----- Available records -----

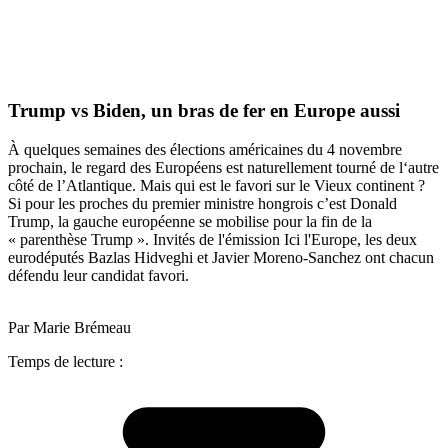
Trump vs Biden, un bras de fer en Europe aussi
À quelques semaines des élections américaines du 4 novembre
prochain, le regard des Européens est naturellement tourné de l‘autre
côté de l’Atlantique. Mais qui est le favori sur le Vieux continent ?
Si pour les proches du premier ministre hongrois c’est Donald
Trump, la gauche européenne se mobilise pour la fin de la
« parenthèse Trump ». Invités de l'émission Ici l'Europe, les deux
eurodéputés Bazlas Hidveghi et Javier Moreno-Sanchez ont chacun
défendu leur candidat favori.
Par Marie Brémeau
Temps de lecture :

-----
----- Available records -----

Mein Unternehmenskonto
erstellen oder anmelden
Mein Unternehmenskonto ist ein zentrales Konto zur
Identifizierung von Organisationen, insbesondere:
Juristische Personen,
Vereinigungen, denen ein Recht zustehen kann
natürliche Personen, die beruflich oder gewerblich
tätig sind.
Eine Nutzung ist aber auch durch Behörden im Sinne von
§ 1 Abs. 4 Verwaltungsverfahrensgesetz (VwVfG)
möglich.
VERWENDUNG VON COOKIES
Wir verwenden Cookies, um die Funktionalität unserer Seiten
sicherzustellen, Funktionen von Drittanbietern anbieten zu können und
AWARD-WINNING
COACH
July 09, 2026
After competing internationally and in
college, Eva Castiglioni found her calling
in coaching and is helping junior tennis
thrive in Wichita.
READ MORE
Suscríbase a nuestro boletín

-----

In the listing above, find the line with "défendu leur candidat favori." and the line with "Temps de lecture", then print exactly those lines and every line between them.

défendu leur candidat favori.
Par Marie Brémeau
Temps de lecture :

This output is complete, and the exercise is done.